== Data to process ==

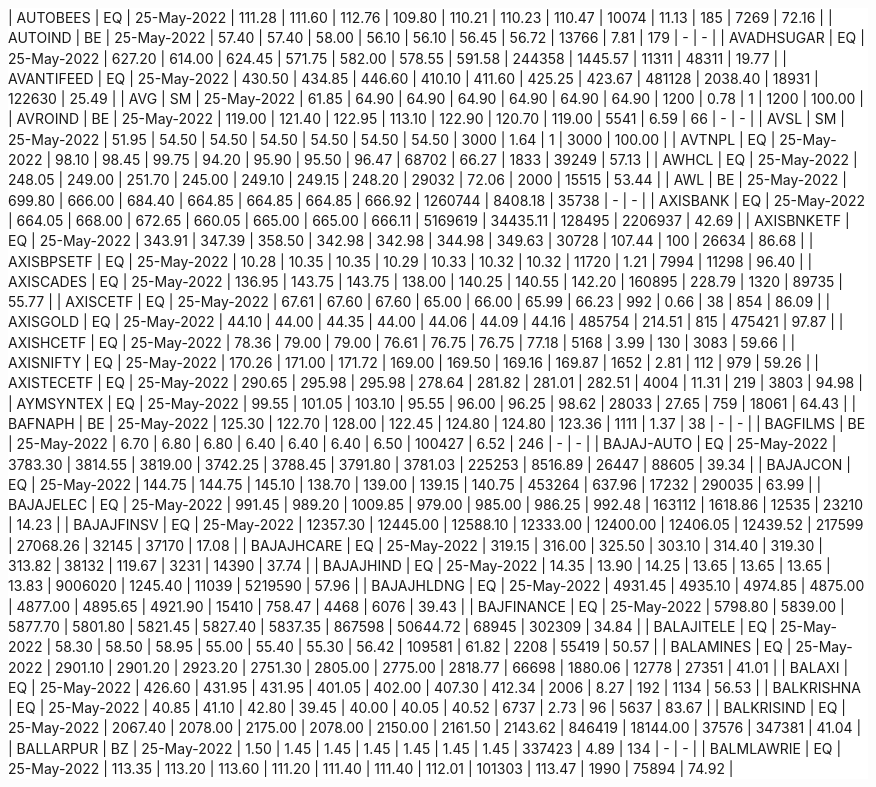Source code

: | AUTOBEES | EQ | 25-May-2022 | 111.28 | 111.60 | 112.76 | 109.80 | 110.21 | 110.23 | 110.47 | 10074 | 11.13 | 185 | 7269 | 72.16 |
| AUTOIND | BE | 25-May-2022 | 57.40 | 57.40 | 58.00 | 56.10 | 56.10 | 56.45 | 56.72 | 13766 | 7.81 | 179 | - | - |
| AVADHSUGAR | EQ | 25-May-2022 | 627.20 | 614.00 | 624.45 | 571.75 | 582.00 | 578.55 | 591.58 | 244358 | 1445.57 | 11311 | 48311 | 19.77 |
| AVANTIFEED | EQ | 25-May-2022 | 430.50 | 434.85 | 446.60 | 410.10 | 411.60 | 425.25 | 423.67 | 481128 | 2038.40 | 18931 | 122630 | 25.49 |
| AVG | SM | 25-May-2022 | 61.85 | 64.90 | 64.90 | 64.90 | 64.90 | 64.90 | 64.90 | 1200 | 0.78 | 1 | 1200 | 100.00 |
| AVROIND | BE | 25-May-2022 | 119.00 | 121.40 | 122.95 | 113.10 | 122.90 | 120.70 | 119.00 | 5541 | 6.59 | 66 | - | - |
| AVSL | SM | 25-May-2022 | 51.95 | 54.50 | 54.50 | 54.50 | 54.50 | 54.50 | 54.50 | 3000 | 1.64 | 1 | 3000 | 100.00 |
| AVTNPL | EQ | 25-May-2022 | 98.10 | 98.45 | 99.75 | 94.20 | 95.90 | 95.50 | 96.47 | 68702 | 66.27 | 1833 | 39249 | 57.13 |
| AWHCL | EQ | 25-May-2022 | 248.05 | 249.00 | 251.70 | 245.00 | 249.10 | 249.15 | 248.20 | 29032 | 72.06 | 2000 | 15515 | 53.44 |
| AWL | BE | 25-May-2022 | 699.80 | 666.00 | 684.40 | 664.85 | 664.85 | 664.85 | 666.92 | 1260744 | 8408.18 | 35738 | - | - |
| AXISBANK | EQ | 25-May-2022 | 664.05 | 668.00 | 672.65 | 660.05 | 665.00 | 665.00 | 666.11 | 5169619 | 34435.11 | 128495 | 2206937 | 42.69 |
| AXISBNKETF | EQ | 25-May-2022 | 343.91 | 347.39 | 358.50 | 342.98 | 342.98 | 344.98 | 349.63 | 30728 | 107.44 | 100 | 26634 | 86.68 |
| AXISBPSETF | EQ | 25-May-2022 | 10.28 | 10.35 | 10.35 | 10.29 | 10.33 | 10.32 | 10.32 | 11720 | 1.21 | 7994 | 11298 | 96.40 |
| AXISCADES | EQ | 25-May-2022 | 136.95 | 143.75 | 143.75 | 138.00 | 140.25 | 140.55 | 142.20 | 160895 | 228.79 | 1320 | 89735 | 55.77 |
| AXISCETF | EQ | 25-May-2022 | 67.61 | 67.60 | 67.60 | 65.00 | 66.00 | 65.99 | 66.23 | 992 | 0.66 | 38 | 854 | 86.09 |
| AXISGOLD | EQ | 25-May-2022 | 44.10 | 44.00 | 44.35 | 44.00 | 44.06 | 44.09 | 44.16 | 485754 | 214.51 | 815 | 475421 | 97.87 |
| AXISHCETF | EQ | 25-May-2022 | 78.36 | 79.00 | 79.00 | 76.61 | 76.75 | 76.75 | 77.18 | 5168 | 3.99 | 130 | 3083 | 59.66 |
| AXISNIFTY | EQ | 25-May-2022 | 170.26 | 171.00 | 171.72 | 169.00 | 169.50 | 169.16 | 169.87 | 1652 | 2.81 | 112 | 979 | 59.26 |
| AXISTECETF | EQ | 25-May-2022 | 290.65 | 295.98 | 295.98 | 278.64 | 281.82 | 281.01 | 282.51 | 4004 | 11.31 | 219 | 3803 | 94.98 |
| AYMSYNTEX | EQ | 25-May-2022 | 99.55 | 101.05 | 103.10 | 95.55 | 96.00 | 96.25 | 98.62 | 28033 | 27.65 | 759 | 18061 | 64.43 |
| BAFNAPH | BE | 25-May-2022 | 125.30 | 122.70 | 128.00 | 122.45 | 124.80 | 124.80 | 123.36 | 1111 | 1.37 | 38 | - | - |
| BAGFILMS | BE | 25-May-2022 | 6.70 | 6.80 | 6.80 | 6.40 | 6.40 | 6.40 | 6.50 | 100427 | 6.52 | 246 | - | - |
| BAJAJ-AUTO | EQ | 25-May-2022 | 3783.30 | 3814.55 | 3819.00 | 3742.25 | 3788.45 | 3791.80 | 3781.03 | 225253 | 8516.89 | 26447 | 88605 | 39.34 |
| BAJAJCON | EQ | 25-May-2022 | 144.75 | 144.75 | 145.10 | 138.70 | 139.00 | 139.15 | 140.75 | 453264 | 637.96 | 17232 | 290035 | 63.99 |
| BAJAJELEC | EQ | 25-May-2022 | 991.45 | 989.20 | 1009.85 | 979.00 | 985.00 | 986.25 | 992.48 | 163112 | 1618.86 | 12535 | 23210 | 14.23 |
| BAJAJFINSV | EQ | 25-May-2022 | 12357.30 | 12445.00 | 12588.10 | 12333.00 | 12400.00 | 12406.05 | 12439.52 | 217599 | 27068.26 | 32145 | 37170 | 17.08 |
| BAJAJHCARE | EQ | 25-May-2022 | 319.15 | 316.00 | 325.50 | 303.10 | 314.40 | 319.30 | 313.82 | 38132 | 119.67 | 3231 | 14390 | 37.74 |
| BAJAJHIND | EQ | 25-May-2022 | 14.35 | 13.90 | 14.25 | 13.65 | 13.65 | 13.65 | 13.83 | 9006020 | 1245.40 | 11039 | 5219590 | 57.96 |
| BAJAJHLDNG | EQ | 25-May-2022 | 4931.45 | 4935.10 | 4974.85 | 4875.00 | 4877.00 | 4895.65 | 4921.90 | 15410 | 758.47 | 4468 | 6076 | 39.43 |
| BAJFINANCE | EQ | 25-May-2022 | 5798.80 | 5839.00 | 5877.70 | 5801.80 | 5821.45 | 5827.40 | 5837.35 | 867598 | 50644.72 | 68945 | 302309 | 34.84 |
| BALAJITELE | EQ | 25-May-2022 | 58.30 | 58.50 | 58.95 | 55.00 | 55.40 | 55.30 | 56.42 | 109581 | 61.82 | 2208 | 55419 | 50.57 |
| BALAMINES | EQ | 25-May-2022 | 2901.10 | 2901.20 | 2923.20 | 2751.30 | 2805.00 | 2775.00 | 2818.77 | 66698 | 1880.06 | 12778 | 27351 | 41.01 |
| BALAXI | EQ | 25-May-2022 | 426.60 | 431.95 | 431.95 | 401.05 | 402.00 | 407.30 | 412.34 | 2006 | 8.27 | 192 | 1134 | 56.53 |
| BALKRISHNA | EQ | 25-May-2022 | 40.85 | 41.10 | 42.80 | 39.45 | 40.00 | 40.05 | 40.52 | 6737 | 2.73 | 96 | 5637 | 83.67 |
| BALKRISIND | EQ | 25-May-2022 | 2067.40 | 2078.00 | 2175.00 | 2078.00 | 2150.00 | 2161.50 | 2143.62 | 846419 | 18144.00 | 37576 | 347381 | 41.04 |
| BALLARPUR | BZ | 25-May-2022 | 1.50 | 1.45 | 1.45 | 1.45 | 1.45 | 1.45 | 1.45 | 337423 | 4.89 | 134 | - | - |
| BALMLAWRIE | EQ | 25-May-2022 | 113.35 | 113.20 | 113.60 | 111.20 | 111.40 | 111.40 | 112.01 | 101303 | 113.47 | 1990 | 75894 | 74.92 |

===

Exercise directions |
Copy out all of the lines above word for word, leaving out the pictures.

Result of the exercise |
Source code

: | AUTOBEES | EQ | 25-May-2022 | 111.28 | 111.60 | 112.76 | 109.80 | 110.21 | 110.23 | 110.47 | 10074 | 11.13 | 185 | 7269 | 72.16 |
| AUTOIND | BE | 25-May-2022 | 57.40 | 57.40 | 58.00 | 56.10 | 56.10 | 56.45 | 56.72 | 13766 | 7.81 | 179 | - | - |
| AVADHSUGAR | EQ | 25-May-2022 | 627.20 | 614.00 | 624.45 | 571.75 | 582.00 | 578.55 | 591.58 | 244358 | 1445.57 | 11311 | 48311 | 19.77 |
| AVANTIFEED | EQ | 25-May-2022 | 430.50 | 434.85 | 446.60 | 410.10 | 411.60 | 425.25 | 423.67 | 481128 | 2038.40 | 18931 | 122630 | 25.49 |
| AVG | SM | 25-May-2022 | 61.85 | 64.90 | 64.90 | 64.90 | 64.90 | 64.90 | 64.90 | 1200 | 0.78 | 1 | 1200 | 100.00 |
| AVROIND | BE | 25-May-2022 | 119.00 | 121.40 | 122.95 | 113.10 | 122.90 | 120.70 | 119.00 | 5541 | 6.59 | 66 | - | - |
| AVSL | SM | 25-May-2022 | 51.95 | 54.50 | 54.50 | 54.50 | 54.50 | 54.50 | 54.50 | 3000 | 1.64 | 1 | 3000 | 100.00 |
| AVTNPL | EQ | 25-May-2022 | 98.10 | 98.45 | 99.75 | 94.20 | 95.90 | 95.50 | 96.47 | 68702 | 66.27 | 1833 | 39249 | 57.13 |
| AWHCL | EQ | 25-May-2022 | 248.05 | 249.00 | 251.70 | 245.00 | 249.10 | 249.15 | 248.20 | 29032 | 72.06 | 2000 | 15515 | 53.44 |
| AWL | BE | 25-May-2022 | 699.80 | 666.00 | 684.40 | 664.85 | 664.85 | 664.85 | 666.92 | 1260744 | 8408.18 | 35738 | - | - |
| AXISBANK | EQ | 25-May-2022 | 664.05 | 668.00 | 672.65 | 660.05 | 665.00 | 665.00 | 666.11 | 5169619 | 34435.11 | 128495 | 2206937 | 42.69 |
| AXISBNKETF | EQ | 25-May-2022 | 343.91 | 347.39 | 358.50 | 342.98 | 342.98 | 344.98 | 349.63 | 30728 | 107.44 | 100 | 26634 | 86.68 |
| AXISBPSETF | EQ | 25-May-2022 | 10.28 | 10.35 | 10.35 | 10.29 | 10.33 | 10.32 | 10.32 | 11720 | 1.21 | 7994 | 11298 | 96.40 |
| AXISCADES | EQ | 25-May-2022 | 136.95 | 143.75 | 143.75 | 138.00 | 140.25 | 140.55 | 142.20 | 160895 | 228.79 | 1320 | 89735 | 55.77 |
| AXISCETF | EQ | 25-May-2022 | 67.61 | 67.60 | 67.60 | 65.00 | 66.00 | 65.99 | 66.23 | 992 | 0.66 | 38 | 854 | 86.09 |
| AXISGOLD | EQ | 25-May-2022 | 44.10 | 44.00 | 44.35 | 44.00 | 44.06 | 44.09 | 44.16 | 485754 | 214.51 | 815 | 475421 | 97.87 |
| AXISHCETF | EQ | 25-May-2022 | 78.36 | 79.00 | 79.00 | 76.61 | 76.75 | 76.75 | 77.18 | 5168 | 3.99 | 130 | 3083 | 59.66 |
| AXISNIFTY | EQ | 25-May-2022 | 170.26 | 171.00 | 171.72 | 169.00 | 169.50 | 169.16 | 169.87 | 1652 | 2.81 | 112 | 979 | 59.26 |
| AXISTECETF | EQ | 25-May-2022 | 290.65 | 295.98 | 295.98 | 278.64 | 281.82 | 281.01 | 282.51 | 4004 | 11.31 | 219 | 3803 | 94.98 |
| AYMSYNTEX | EQ | 25-May-2022 | 99.55 | 101.05 | 103.10 | 95.55 | 96.00 | 96.25 | 98.62 | 28033 | 27.65 | 759 | 18061 | 64.43 |
| BAFNAPH | BE | 25-May-2022 | 125.30 | 122.70 | 128.00 | 122.45 | 124.80 | 124.80 | 123.36 | 1111 | 1.37 | 38 | - | - |
| BAGFILMS | BE | 25-May-2022 | 6.70 | 6.80 | 6.80 | 6.40 | 6.40 | 6.40 | 6.50 | 100427 | 6.52 | 246 | - | - |
| BAJAJ-AUTO | EQ | 25-May-2022 | 3783.30 | 3814.55 | 3819.00 | 3742.25 | 3788.45 | 3791.80 | 3781.03 | 225253 | 8516.89 | 26447 | 88605 | 39.34 |
| BAJAJCON | EQ | 25-May-2022 | 144.75 | 144.75 | 145.10 | 138.70 | 139.00 | 139.15 | 140.75 | 453264 | 637.96 | 17232 | 290035 | 63.99 |
| BAJAJELEC | EQ | 25-May-2022 | 991.45 | 989.20 | 1009.85 | 979.00 | 985.00 | 986.25 | 992.48 | 163112 | 1618.86 | 12535 | 23210 | 14.23 |
| BAJAJFINSV | EQ | 25-May-2022 | 12357.30 | 12445.00 | 12588.10 | 12333.00 | 12400.00 | 12406.05 | 12439.52 | 217599 | 27068.26 | 32145 | 37170 | 17.08 |
| BAJAJHCARE | EQ | 25-May-2022 | 319.15 | 316.00 | 325.50 | 303.10 | 314.40 | 319.30 | 313.82 | 38132 | 119.67 | 3231 | 14390 | 37.74 |
| BAJAJHIND | EQ | 25-May-2022 | 14.35 | 13.90 | 14.25 | 13.65 | 13.65 | 13.65 | 13.83 | 9006020 | 1245.40 | 11039 | 5219590 | 57.96 |
| BAJAJHLDNG | EQ | 25-May-2022 | 4931.45 | 4935.10 | 4974.85 | 4875.00 | 4877.00 | 4895.65 | 4921.90 | 15410 | 758.47 | 4468 | 6076 | 39.43 |
| BAJFINANCE | EQ | 25-May-2022 | 5798.80 | 5839.00 | 5877.70 | 5801.80 | 5821.45 | 5827.40 | 5837.35 | 867598 | 50644.72 | 68945 | 302309 | 34.84 |
| BALAJITELE | EQ | 25-May-2022 | 58.30 | 58.50 | 58.95 | 55.00 | 55.40 | 55.30 | 56.42 | 109581 | 61.82 | 2208 | 55419 | 50.57 |
| BALAMINES | EQ | 25-May-2022 | 2901.10 | 2901.20 | 2923.20 | 2751.30 | 2805.00 | 2775.00 | 2818.77 | 66698 | 1880.06 | 12778 | 27351 | 41.01 |
| BALAXI | EQ | 25-May-2022 | 426.60 | 431.95 | 431.95 | 401.05 | 402.00 | 407.30 | 412.34 | 2006 | 8.27 | 192 | 1134 | 56.53 |
| BALKRISHNA | EQ | 25-May-2022 | 40.85 | 41.10 | 42.80 | 39.45 | 40.00 | 40.05 | 40.52 | 6737 | 2.73 | 96 | 5637 | 83.67 |
| BALKRISIND | EQ | 25-May-2022 | 2067.40 | 2078.00 | 2175.00 | 2078.00 | 2150.00 | 2161.50 | 2143.62 | 846419 | 18144.00 | 37576 | 347381 | 41.04 |
| BALLARPUR | BZ | 25-May-2022 | 1.50 | 1.45 | 1.45 | 1.45 | 1.45 | 1.45 | 1.45 | 337423 | 4.89 | 134 | - | - |
| BALMLAWRIE | EQ | 25-May-2022 | 113.35 | 113.20 | 113.60 | 111.20 | 111.40 | 111.40 | 112.01 | 101303 | 113.47 | 1990 | 75894 | 74.92 |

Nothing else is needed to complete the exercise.